L'édito de Pascal Boniface

Le spectre d’un nouvel embrasement au Proche-Orient

Édito
6 octobre 2015
Le point de vue de Pascal Boniface

Nous sommes probablement entrés dans une nouvelle vague de violences dans le conflit israélo-palestinien. Si elles ont commencé à l’époque des fêtes religieuses, il est probable que la fin de ces dernières signifie qu’elles vont cesser.


Est-ce le début d’une troisième intifada généralisée aux conséquences imprévisibles ? Un affrontement de type nouveau, mais de toute façon sanglant ? Ce qui pourrait changer avec la révolte présente, ce sont le développement et l’existence de réseaux sociaux qui facilitent les communications.


Ou s’agit-il plutôt de violences récurrentes et mortelles mais restant finalement sous contrôle ? Cette troisième option est hélas peu probable, notamment du fait que, bien que de manière différente, les exécutifs palestiniens et israéliens sont faibles et semblent plus être à la remorque de la radicalisation de leurs sociétés qu’être en mesure d’imposer une ligne.
Ces violences sont un cruel rappel à la réalité, un wake-up call douloureux et sanglant.


Mahmoud Abbas pensait que sa bonne image dans le monde occidental, les multiples démonstrations de soutien qui en provenaient, consolidaient sa démarche diplomatique.
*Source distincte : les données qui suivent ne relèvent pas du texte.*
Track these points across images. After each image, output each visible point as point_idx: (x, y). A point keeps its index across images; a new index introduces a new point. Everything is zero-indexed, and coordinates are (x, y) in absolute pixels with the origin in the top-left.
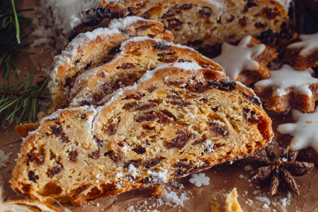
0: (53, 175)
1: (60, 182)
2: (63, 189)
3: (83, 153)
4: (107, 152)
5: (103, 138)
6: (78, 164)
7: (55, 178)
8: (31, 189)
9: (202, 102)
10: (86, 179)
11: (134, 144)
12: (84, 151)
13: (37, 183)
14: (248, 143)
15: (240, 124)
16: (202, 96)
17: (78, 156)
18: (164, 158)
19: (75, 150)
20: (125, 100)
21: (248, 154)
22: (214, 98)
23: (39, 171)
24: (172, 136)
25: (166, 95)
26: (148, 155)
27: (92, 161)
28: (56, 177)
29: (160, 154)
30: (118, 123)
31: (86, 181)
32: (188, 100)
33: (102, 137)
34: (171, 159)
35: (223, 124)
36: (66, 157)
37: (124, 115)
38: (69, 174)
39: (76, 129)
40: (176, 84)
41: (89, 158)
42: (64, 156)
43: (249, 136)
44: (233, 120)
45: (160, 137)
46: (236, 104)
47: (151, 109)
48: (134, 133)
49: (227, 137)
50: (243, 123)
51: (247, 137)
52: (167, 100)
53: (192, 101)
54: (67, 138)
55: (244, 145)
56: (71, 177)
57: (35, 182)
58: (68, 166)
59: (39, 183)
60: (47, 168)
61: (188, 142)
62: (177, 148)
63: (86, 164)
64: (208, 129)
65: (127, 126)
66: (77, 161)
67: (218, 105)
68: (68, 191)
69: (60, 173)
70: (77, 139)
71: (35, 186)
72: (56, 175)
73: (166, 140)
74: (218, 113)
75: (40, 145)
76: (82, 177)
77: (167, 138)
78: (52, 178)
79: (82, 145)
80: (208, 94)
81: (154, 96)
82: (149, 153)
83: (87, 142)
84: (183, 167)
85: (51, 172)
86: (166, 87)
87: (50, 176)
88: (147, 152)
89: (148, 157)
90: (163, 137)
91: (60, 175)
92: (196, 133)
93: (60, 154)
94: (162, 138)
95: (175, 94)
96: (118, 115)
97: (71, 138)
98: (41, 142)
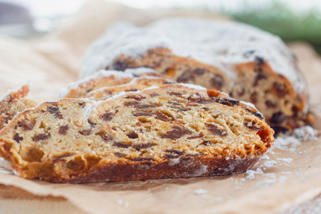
0: (39, 140)
1: (43, 147)
2: (45, 152)
3: (74, 129)
4: (98, 131)
5: (97, 122)
6: (66, 136)
7: (39, 143)
8: (13, 147)
9: (203, 110)
10: (71, 149)
11: (127, 130)
12: (75, 127)
13: (20, 144)
14: (246, 144)
15: (239, 129)
16: (203, 106)
17: (68, 130)
18: (156, 145)
19: (67, 125)
20: (126, 99)
21: (246, 155)
22: (215, 108)
23: (25, 135)
24: (167, 129)
25: (167, 101)
26: (140, 140)
27: (82, 136)
28: (41, 142)
29: (153, 140)
30: (115, 114)
31: (70, 151)
32: (189, 107)
33: (96, 120)
34: (164, 146)
35: (222, 127)
36: (55, 129)
37: (122, 109)
38: (55, 142)
39: (72, 111)
40: (179, 95)
41: (78, 133)
42: (54, 127)
43: (248, 139)
44: (234, 126)
45: (155, 128)
46: (237, 115)
47: (150, 109)
48: (129, 123)
49: (225, 137)
50: (243, 129)
51: (247, 139)
52: (168, 105)
53: (192, 107)
54: (61, 116)
55: (242, 145)
56: (56, 145)
57: (18, 142)
58: (55, 136)
59: (22, 144)
60: (34, 133)
61: (184, 136)
62: (171, 139)
63: (74, 138)
64: (206, 129)
65: (123, 117)
66: (66, 134)
67: (219, 113)
68: (50, 156)
69: (46, 140)
70: (71, 118)
71: (17, 145)
72: (41, 141)
73: (160, 131)
74: (218, 119)
75: (33, 118)
76: (67, 146)
77: (162, 130)
78: (36, 143)
79: (75, 123)
80: (210, 105)
81: (156, 100)
82: (141, 139)
83: (81, 121)
84: (174, 153)
85: (37, 138)
86: (168, 96)
87: (35, 140)
88: (139, 137)
89: (139, 141)
90: (158, 129)
91: (46, 141)
92: (193, 130)
93: (51, 126)
94: (156, 130)
95: (177, 102)
96: (116, 108)
97: (65, 116)
98: (35, 115)
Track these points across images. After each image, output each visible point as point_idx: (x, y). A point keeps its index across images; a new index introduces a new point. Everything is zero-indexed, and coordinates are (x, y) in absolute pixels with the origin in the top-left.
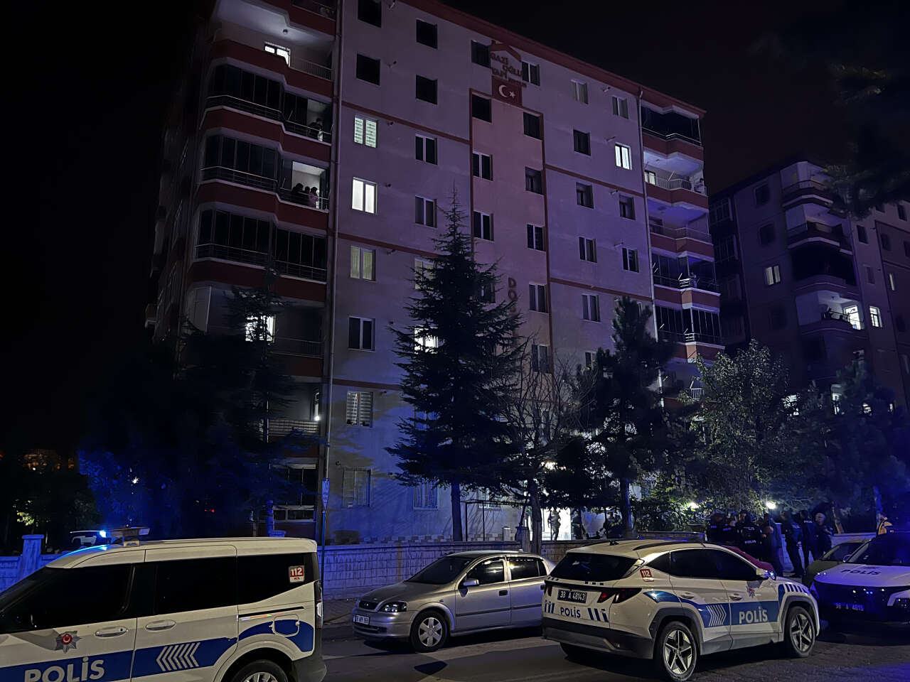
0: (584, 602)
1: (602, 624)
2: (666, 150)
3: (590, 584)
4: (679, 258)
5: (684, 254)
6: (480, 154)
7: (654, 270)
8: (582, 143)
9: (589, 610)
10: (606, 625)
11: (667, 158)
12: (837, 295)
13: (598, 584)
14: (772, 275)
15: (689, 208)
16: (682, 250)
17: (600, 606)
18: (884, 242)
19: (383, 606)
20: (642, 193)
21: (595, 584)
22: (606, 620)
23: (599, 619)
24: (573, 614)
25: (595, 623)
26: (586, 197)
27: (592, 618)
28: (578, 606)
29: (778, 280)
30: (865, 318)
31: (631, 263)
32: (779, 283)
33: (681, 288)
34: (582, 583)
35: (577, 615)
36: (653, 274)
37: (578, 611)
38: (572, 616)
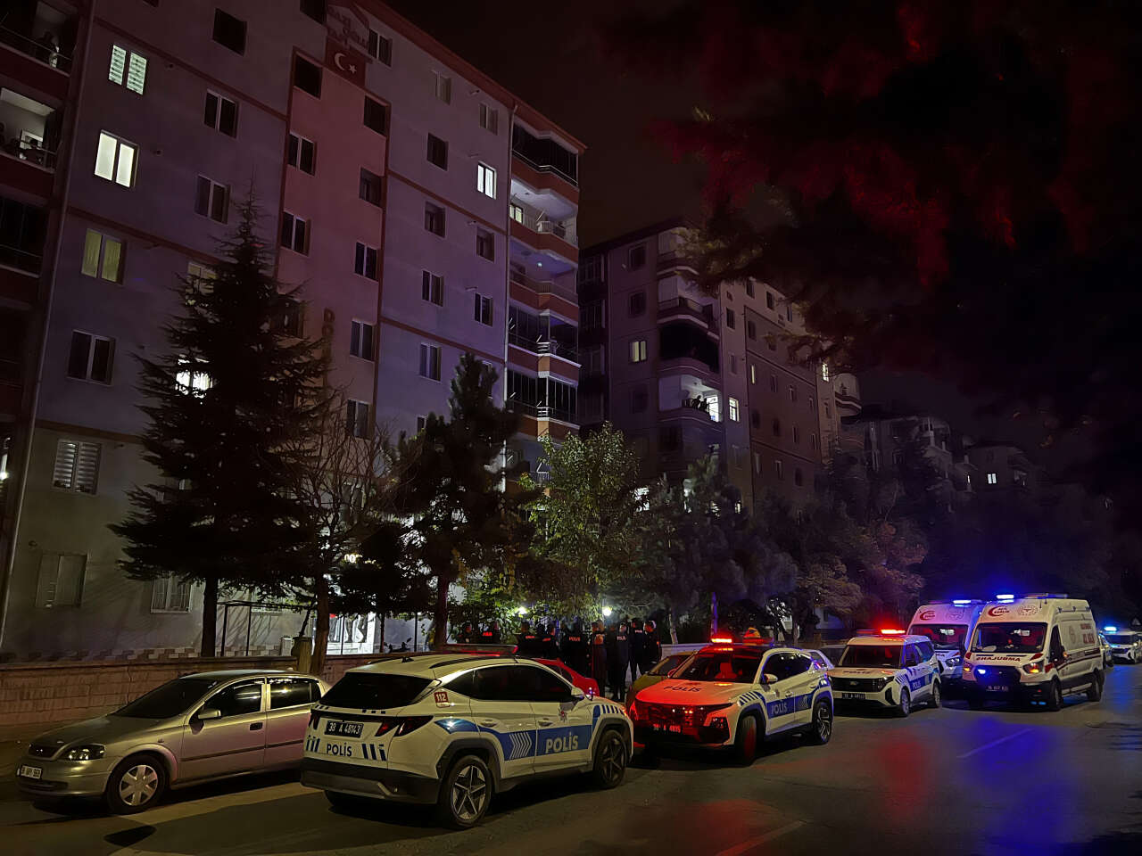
0: (358, 736)
1: (378, 764)
2: (537, 183)
3: (369, 712)
4: (539, 317)
5: (546, 313)
6: (300, 138)
7: (510, 326)
8: (438, 152)
9: (364, 746)
10: (383, 765)
11: (537, 193)
12: (699, 381)
13: (378, 713)
14: (638, 352)
15: (556, 259)
16: (544, 308)
17: (377, 741)
18: (751, 330)
19: (67, 752)
20: (504, 229)
21: (374, 712)
22: (384, 758)
23: (374, 757)
24: (343, 752)
25: (370, 763)
26: (436, 222)
27: (366, 757)
28: (350, 741)
29: (643, 357)
30: (724, 410)
31: (484, 313)
32: (644, 361)
33: (540, 353)
34: (359, 712)
35: (347, 753)
36: (509, 330)
37: (350, 747)
38: (341, 754)
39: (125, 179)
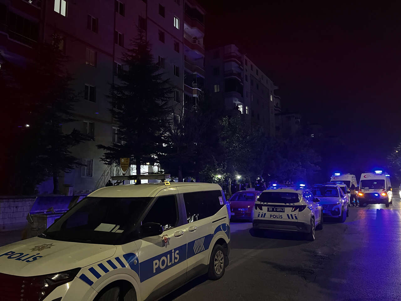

Il croyait qu’elle se renforçait, et obtenait des succès symboliques. Certes, la Palestine est désormais État-membre de l’UNESCO, État non membre observateur de l’ONU et son drapeau flotte au siège de l’organisation mondiale. Le problème c’est que tout ceci ne change absolument rien sur le terrain, en termes d’occupation militaire et de la répression qu’elle suscite de façon mécanique. Son mandat aurait dû prendre fin il y a cinq ans ; il est donc en déficit de légitimité démocratique. En l’absence de résultats concrets, sa démarche diplomatique le met également en déficit politique et stratégique. Quelles perspectives propose-t-il à la jeunesse palestinienne? Sa menace de n’être plus lié par les accords antérieurs avec les Israéliens sonne un peu dans le vide, car on ne voit pas exactement ce qu’elle signifie. Tout le monde est d’accord pour soutenir sa démarche d’une solution à deux États, mais elle apparaît de plus en plus comme un mirage. Il n’a pas franchi le pas beaucoup plus lourd de mettre fin à l’Autorité palestinienne.


Les dirigeants israéliens ont pensé que le statu quo jouait en leur faveur. Il est vrai que les pressions diplomatiques sont quasi-inexistantes : Netanyahou a gagné son bras de fer contre Obama et attend paisiblement la fin du mandat de ce dernier pour développer une nouvelle lune de miel avec le prochain ou la prochaine président(e), quel(le) qu’il(elle) soit. Les pays européens sont rentrés dans le rang pour différentes raisons. Les pays arabes du Golfe se sont découvert un ennemi commun avec Israël : l’Iran. Quant à l’Égypte, le général Sissi est certainement le meilleur partenaire que pouvait trouver Israël. L’arrivée au pouvoir en Inde de Modi ouvre même un nouvel appui significatif. Les relations sont par ailleurs très bonnes avec Poutine, même si celui-ci conserve des liens avec le Hamas.


Les Palestiniens devenaient invisibles derrière le mur et ne faisaient plus réellement parler d’eux. Le camp des colons pèse nettement plus que celui de la paix. Il apparait, dès lors, plus risqué à l’opinion et aux dirigeants israéliens de changer quoi que ce soit à leurs positions que de pratiquer l’immobilisme.


Mais une occupation militaire au XXIe siècle ne peut se faire paisiblement sans susciter un rejet. Penser qu’une ligne dure, une répression accrue, ramènera le calme est illusoire. Car il suffit qu’une petite fraction de Palestiniens n’accepte pas la loi du plus fort pour que ce pari échoue.


Le cycle de la violence – attaques palestiniennes, répression lourde et appel à la vengeance – semble enclenché et aura du mal à être maitrisé.